2012 Columbus Home and Garden Show
If you are talking home design and construction the Columbus Home and Garden Show is the big story in Central Ohio this week. It started today and runs through March 4th. If money is going to flow from your bank to a contractor any time soon you should probably drop by. If you are in Texas, or Australia then you’ll need to find your own show.
Here is why I went:
You may question if I qualify as an influential member of the media elite. A lowly blogger surely does not belong in the illustrious company of writers for the Columbus Dispatch, the print monopoly for this area. I beg to differ.
As proof I offer exhibit A, my press pass. Exhibit B is the two yellow, “Special Guest “ passes I scored from the Media Relations Queen, Amy Weirick. I think her official title is less lofty, but I’ll grant her the more august title because I also got some free peanuts out of the media center. Granted, no one was looking when I took them, but I am quite sure she wanted me to have them.
Now, about the 2012 Columbus Home and Garden Show: it is big. I am sure there are many such shows that are bigger, but I would not want to go to them. I was worn out as it was. There are dozens of aisles and hundreds of booths, and like most major exhibitions, the organizers don’t provide any helpful signs to tell you what is where.
It all becomes like a maze, one of those ones that keeps taking you back to the same place, the place you don’t want to go. I am sure Harry Potter would have found his way out, but I would gladly have accepted help from visual aids. For instance the Fairground people could have painted one of the walls a different color so I could always look up and orient myself. The best I could muster was the large red awning over the food court area, but it wasn’t high enough to be visible all the time and periodically somebody kept taking it down and moving it to another part of the building. Or perhaps it remained in one place and I was the one transported to another part of the building. Either way it was very confusing.
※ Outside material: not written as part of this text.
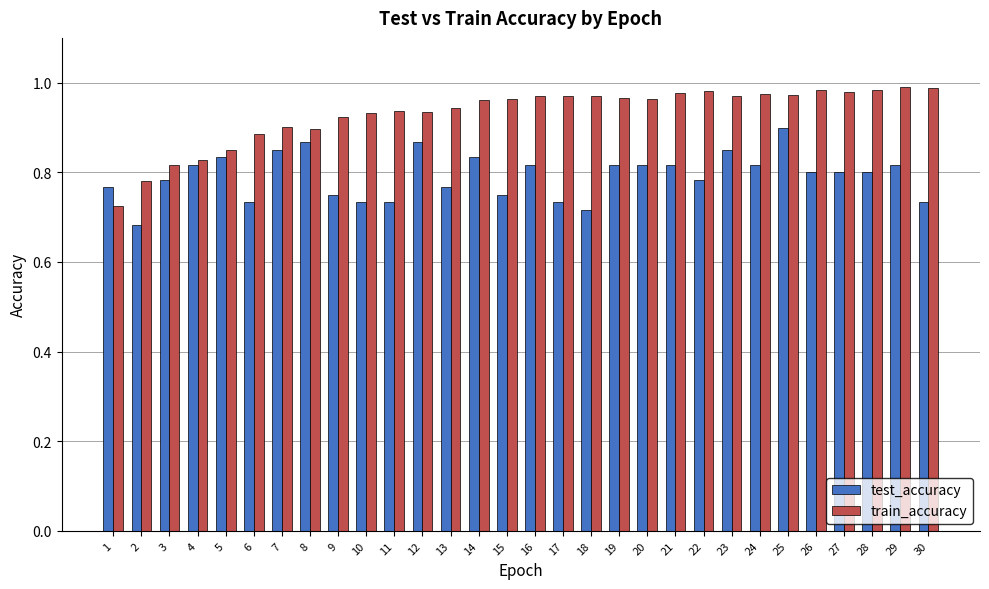

How many groups of bars are there?

30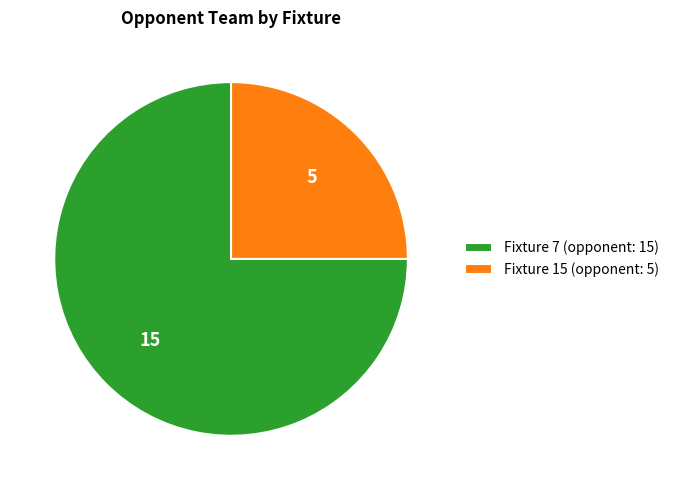

Is Fixture 7 (opponent: 15) the majority of the pie?

Yes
The one thing that you do not want to use as a landmark was the neat display where water is continuously pumped onto a roof and then flowed off, over the gutter protector and into the gutter. That is because, for what ever reason, every fifth booth had one of these, and they all tended to look alike. I want to thank the people at Professional Gutter and Drain, Ltd who had the consideration to decorate their display with leaves and sticks like real roofs have. It proved a helpful sanity check to prove I had not entered to some long lost episode of The Twilight Zone.
With all my discouraging talk about getting lost you might get the wrong impression. You might think that I didn’t enjoy myself at the 2012 Columbus Home and Garden show. You would be mistaken. I may have continuously found myself twisted around, but I always ended up at a booth or display that had something interesting to add to my knowledge of home design and home improvement.
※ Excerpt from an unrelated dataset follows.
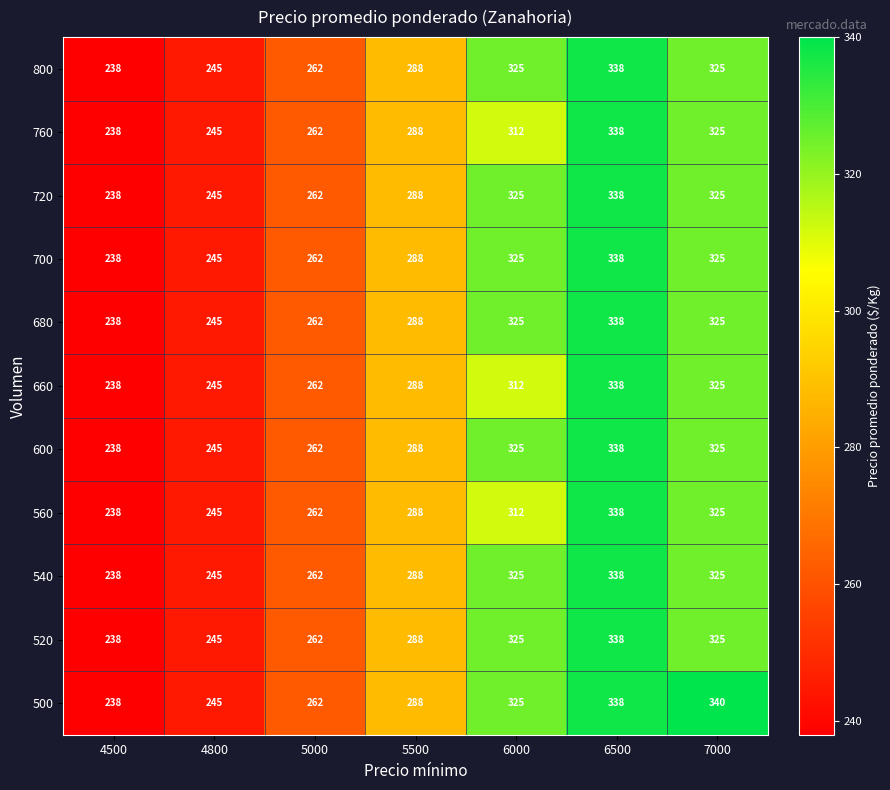

Which series has the largest total across all categories?

500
For instance Rob Wiseman at Better Home Design gave me some excellent advice that I will soon be incorporating into my pages on siding. I also had a wonderful talk with Nelson Behr, the Big Kahuna at Design Directive about residential architecture. I checked out the numerous kitchen displays, most of which appeared to cost more than my house and were so nice I almost decided to take up cooking. I saw numerous booths that sold one kind of floor covering or another, whether for inside the house or outside the house and I learned how to fix the catastrophe I call my garage floor. All-in-all, it was a successful foray into the world of home and garden journalism.
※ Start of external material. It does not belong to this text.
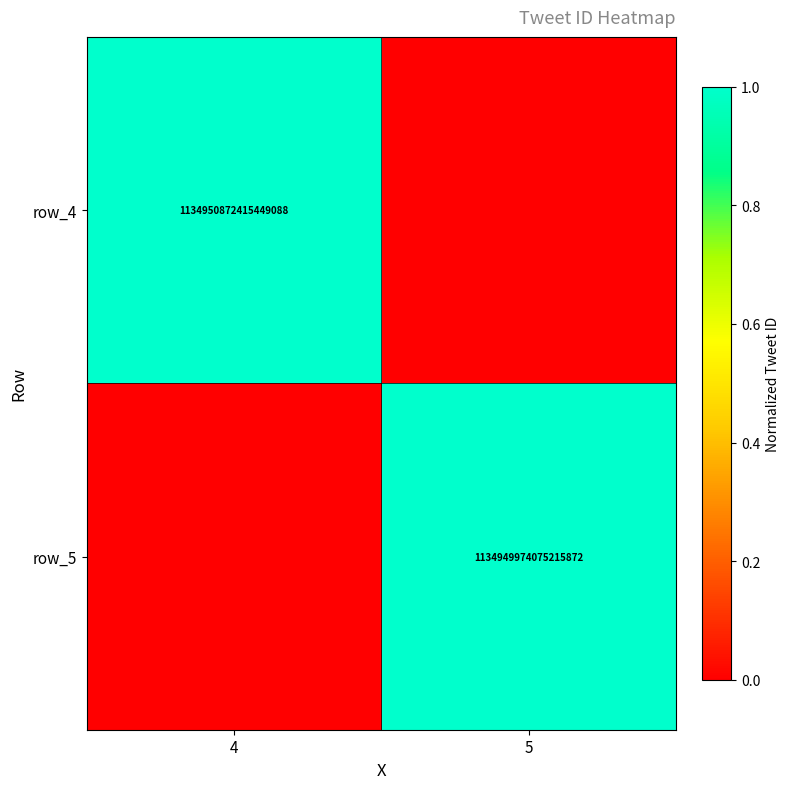

Is the value of row_4 at 4 greater than the value of row_5 at 5?

Yes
I found two booths that I especially enjoyed. Over at the DeCenzo Company booth Joe DeCenzo was assisted by Grizzley, a Bernese Mountain Dog with impeccable decorum, and the first dog to have his picture posted on my website.
For creativity I have to give the nod to Prestigious Concepts, masons. Brian Cyre created a stone coffee table that is also a fountain, with water bubbling out of the champagne bottles. My picture collage does not do it justice. I am not sure of its practical value, but any mason who can figure out how to make this work is certainly qualified to handle the biggest and most difficult masonry jobs.